__Consigne__: Mettez en forme l'ensemble des enregistrements ci-dessous en une liste JSON de chaînes, à raison d'une chaîne par ligne, sans les lignes vides. Excluez les images de la réponse.

┌──

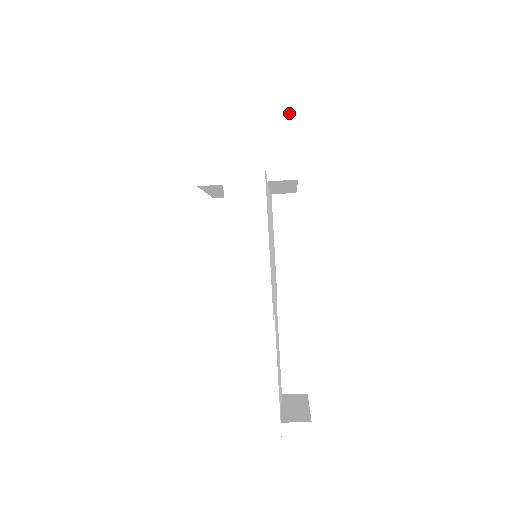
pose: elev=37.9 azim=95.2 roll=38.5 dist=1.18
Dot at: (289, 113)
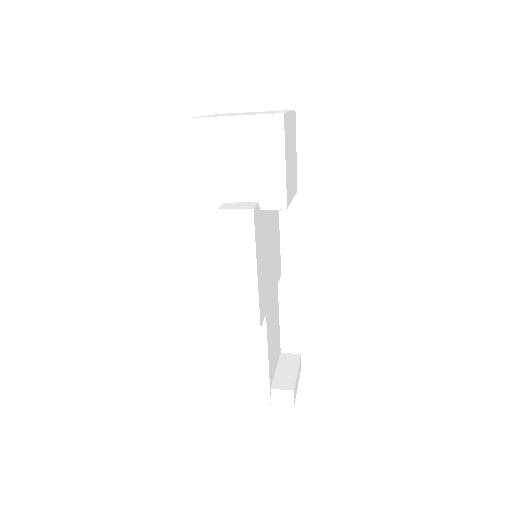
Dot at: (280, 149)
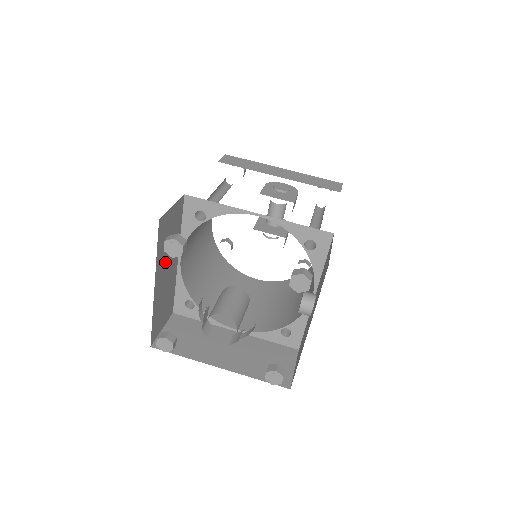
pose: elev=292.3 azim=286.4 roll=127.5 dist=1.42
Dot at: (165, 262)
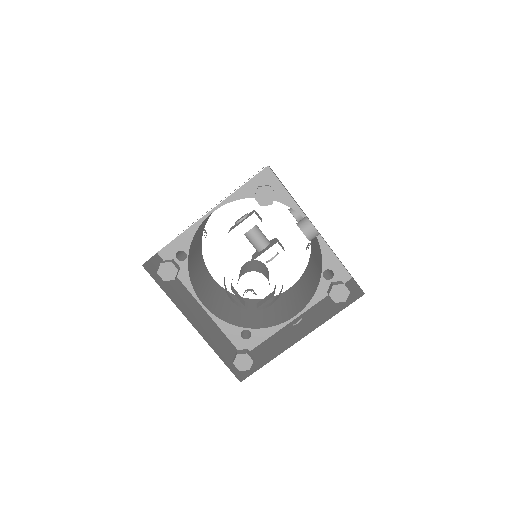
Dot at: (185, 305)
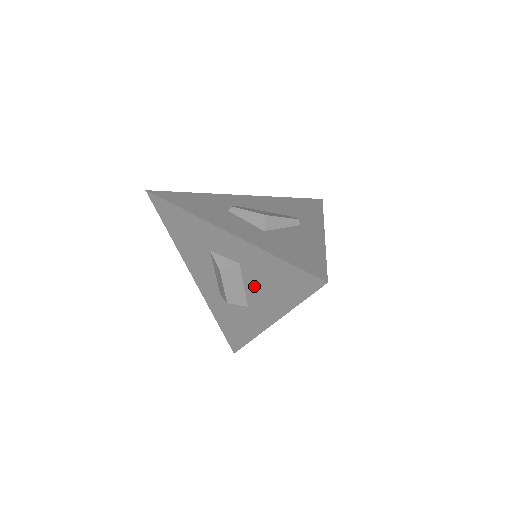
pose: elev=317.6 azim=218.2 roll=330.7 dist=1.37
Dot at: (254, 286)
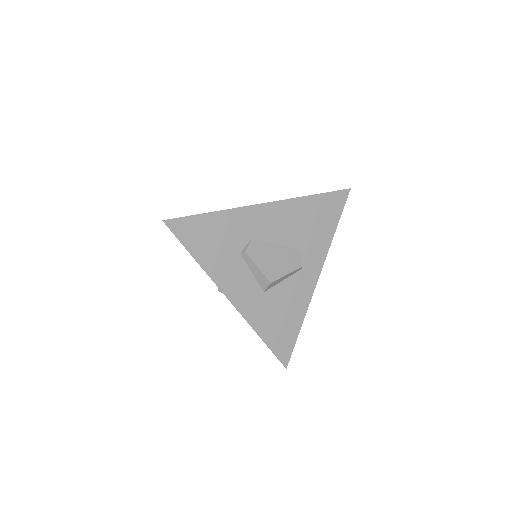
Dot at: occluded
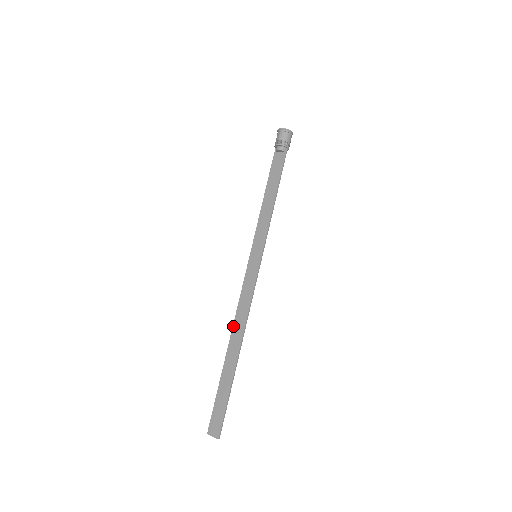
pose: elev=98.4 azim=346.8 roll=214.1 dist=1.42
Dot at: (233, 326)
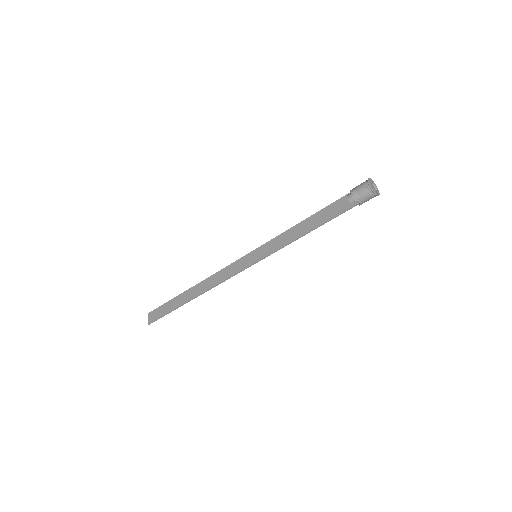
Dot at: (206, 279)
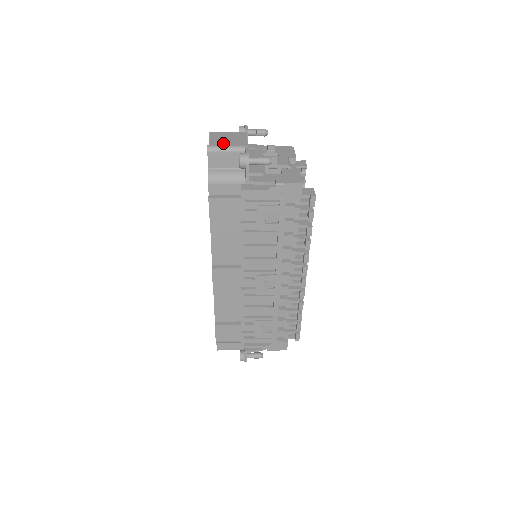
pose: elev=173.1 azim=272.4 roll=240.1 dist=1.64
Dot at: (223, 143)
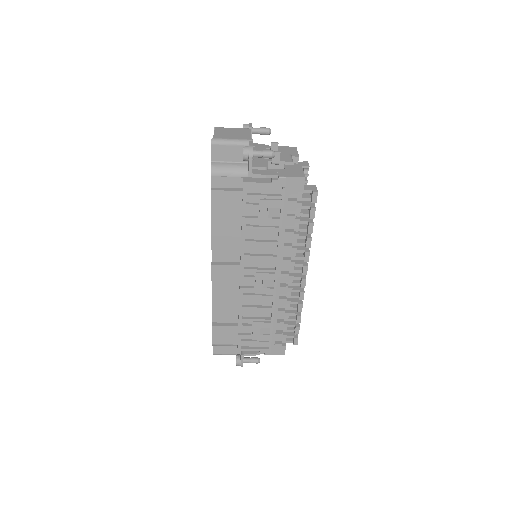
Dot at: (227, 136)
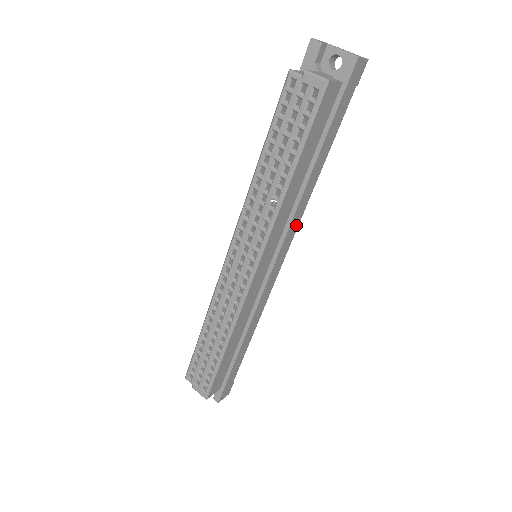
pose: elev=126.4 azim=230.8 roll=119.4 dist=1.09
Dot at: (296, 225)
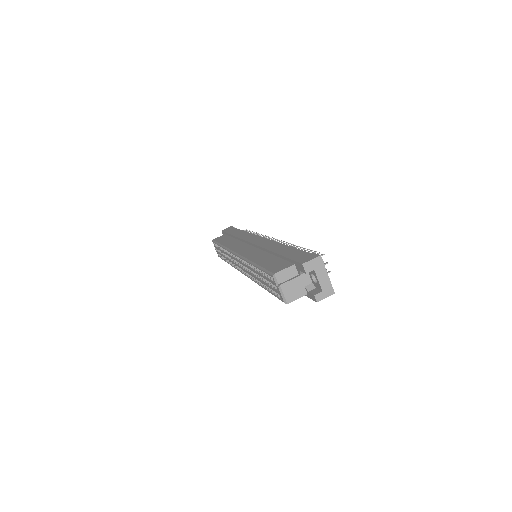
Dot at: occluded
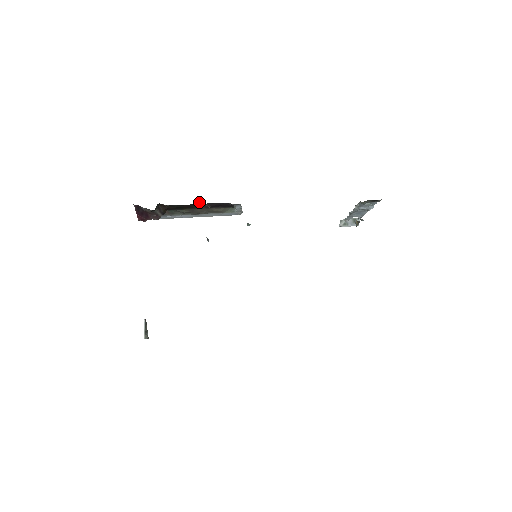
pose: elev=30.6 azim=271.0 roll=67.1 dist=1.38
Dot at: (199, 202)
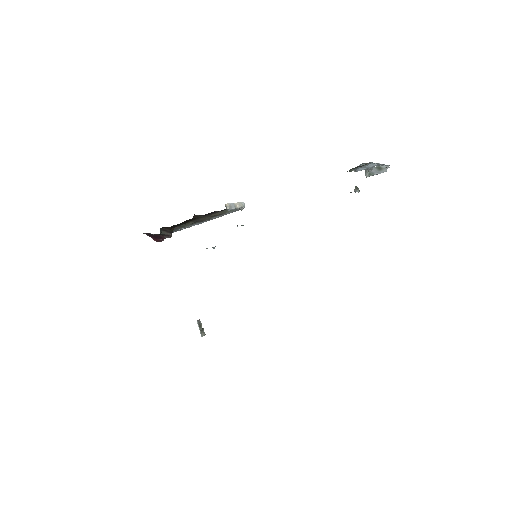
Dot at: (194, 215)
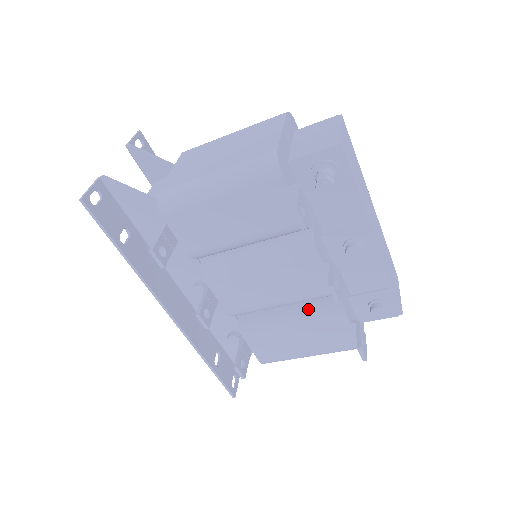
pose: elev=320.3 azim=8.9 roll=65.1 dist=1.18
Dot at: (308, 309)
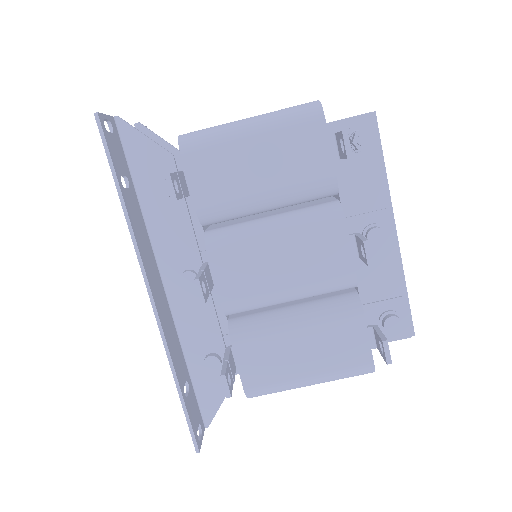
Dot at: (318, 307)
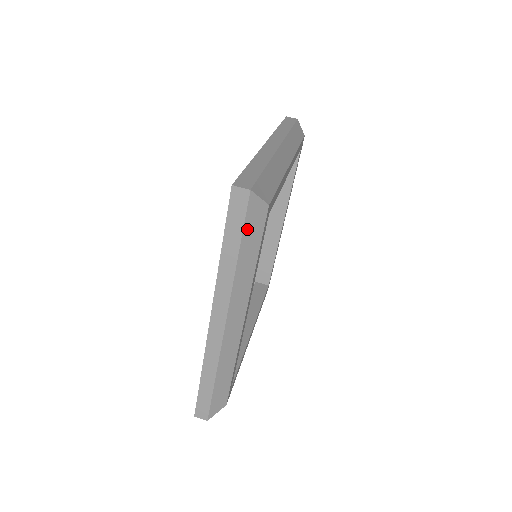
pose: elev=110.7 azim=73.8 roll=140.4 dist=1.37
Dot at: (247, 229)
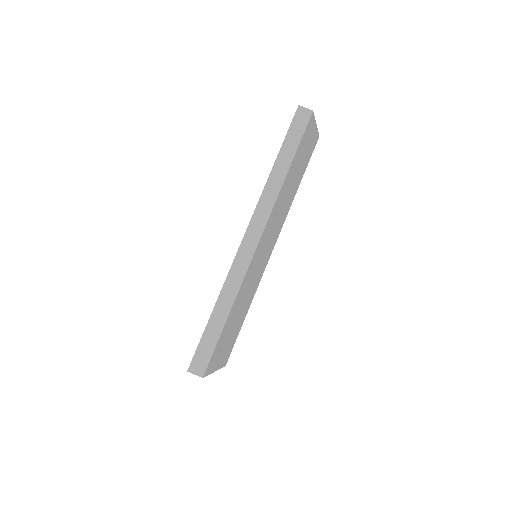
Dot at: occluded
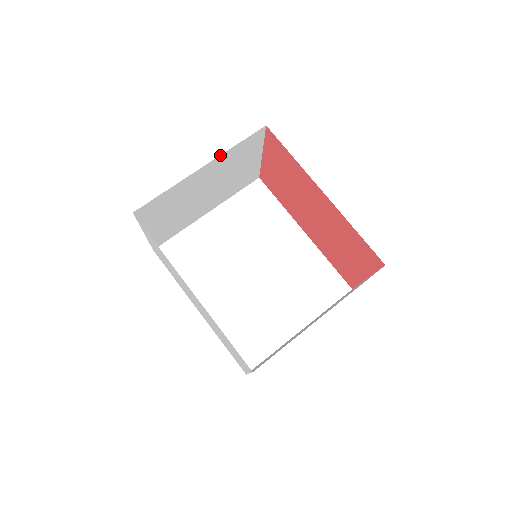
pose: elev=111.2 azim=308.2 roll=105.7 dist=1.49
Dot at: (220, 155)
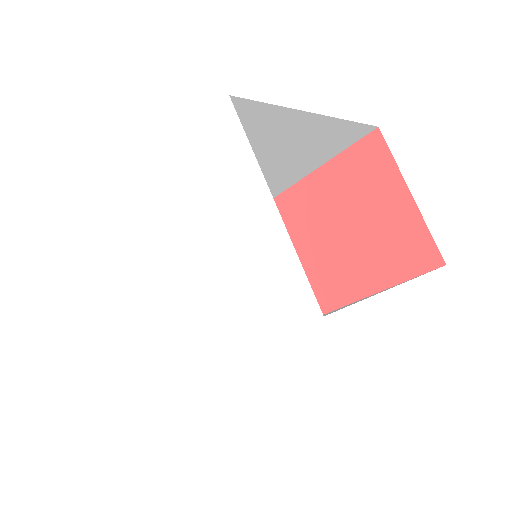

└──

__Réponse__:
[
  "pose: elev=37.9 azim=95.2 roll=38.5 dist=1.18",
  "Dot at: (289, 113)",
  "Dot at: (280, 149)",
  "pose: elev=292.3 azim=286.4 roll=127.5 dist=1.42",
  "Dot at: (165, 262)",
  "Dot at: (185, 305)",
  "pose: elev=317.6 azim=218.2 roll=330.7 dist=1.37",
  "Dot at: (254, 286)",
  "Dot at: occluded",
  "pose: elev=98.4 azim=346.8 roll=214.1 dist=1.42",
  "Dot at: (233, 326)",
  "Dot at: (206, 279)",
  "pose: elev=173.1 azim=272.4 roll=240.1 dist=1.64",
  "Dot at: (223, 143)",
  "Dot at: (227, 136)",
  "pose: elev=126.4 azim=230.8 roll=119.4 dist=1.09",
  "Dot at: (296, 225)",
  "Dot at: occluded",
  "pose: elev=30.6 azim=271.0 roll=67.1 dist=1.38",
  "Dot at: (199, 202)",
  "Dot at: (194, 215)",
  "pose: elev=320.3 azim=8.9 roll=65.1 dist=1.18",
  "Dot at: (308, 309)",
  "Dot at: (318, 307)",
  "pose: elev=110.7 azim=73.8 roll=140.4 dist=1.37",
  "Dot at: (247, 229)",
  "Dot at: occluded",
  "pose: elev=111.2 azim=308.2 roll=105.7 dist=1.49",
  "Dot at: (220, 155)"
]